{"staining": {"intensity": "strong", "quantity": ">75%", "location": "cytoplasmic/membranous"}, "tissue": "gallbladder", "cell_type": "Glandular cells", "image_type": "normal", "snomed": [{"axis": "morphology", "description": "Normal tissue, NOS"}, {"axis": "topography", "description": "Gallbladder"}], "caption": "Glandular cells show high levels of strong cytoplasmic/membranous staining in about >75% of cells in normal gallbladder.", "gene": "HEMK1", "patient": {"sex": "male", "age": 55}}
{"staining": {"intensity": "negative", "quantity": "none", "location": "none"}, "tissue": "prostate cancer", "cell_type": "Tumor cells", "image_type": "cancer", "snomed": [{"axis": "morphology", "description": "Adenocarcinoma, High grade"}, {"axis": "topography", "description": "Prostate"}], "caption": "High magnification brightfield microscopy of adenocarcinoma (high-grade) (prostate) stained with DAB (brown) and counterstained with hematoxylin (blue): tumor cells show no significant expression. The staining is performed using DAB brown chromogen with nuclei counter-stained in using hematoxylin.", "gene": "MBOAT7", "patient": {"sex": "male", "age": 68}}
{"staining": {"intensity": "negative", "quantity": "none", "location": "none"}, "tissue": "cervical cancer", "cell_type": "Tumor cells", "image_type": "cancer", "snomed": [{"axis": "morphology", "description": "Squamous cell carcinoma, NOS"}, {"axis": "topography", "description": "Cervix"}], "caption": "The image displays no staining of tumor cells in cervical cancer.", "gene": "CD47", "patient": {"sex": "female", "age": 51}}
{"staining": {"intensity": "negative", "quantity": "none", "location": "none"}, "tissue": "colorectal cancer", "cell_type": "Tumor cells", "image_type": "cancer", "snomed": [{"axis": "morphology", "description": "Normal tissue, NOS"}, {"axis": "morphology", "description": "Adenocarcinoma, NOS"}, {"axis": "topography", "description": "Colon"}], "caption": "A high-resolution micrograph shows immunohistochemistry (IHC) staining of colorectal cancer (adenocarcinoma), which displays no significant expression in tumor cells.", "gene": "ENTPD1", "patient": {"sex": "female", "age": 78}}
- - - - -
_Problem_
After locating the line containing "image displays no", give that line and every later line of the listing again exactly, up to and including the last.

_Completed task_
{"staining": {"intensity": "negative", "quantity": "none", "location": "none"}, "tissue": "cervical cancer", "cell_type": "Tumor cells", "image_type": "cancer", "snomed": [{"axis": "morphology", "description": "Squamous cell carcinoma, NOS"}, {"axis": "topography", "description": "Cervix"}], "caption": "The image displays no staining of tumor cells in cervical cancer.", "gene": "CD47", "patient": {"sex": "female", "age": 51}}
{"staining": {"intensity": "negative", "quantity": "none", "location": "none"}, "tissue": "colorectal cancer", "cell_type": "Tumor cells", "image_type": "cancer", "snomed": [{"axis": "morphology", "description": "Normal tissue, NOS"}, {"axis": "morphology", "description": "Adenocarcinoma, NOS"}, {"axis": "topography", "description": "Colon"}], "caption": "A high-resolution micrograph shows immunohistochemistry (IHC) staining of colorectal cancer (adenocarcinoma), which displays no significant expression in tumor cells.", "gene": "ENTPD1", "patient": {"sex": "female", "age": 78}}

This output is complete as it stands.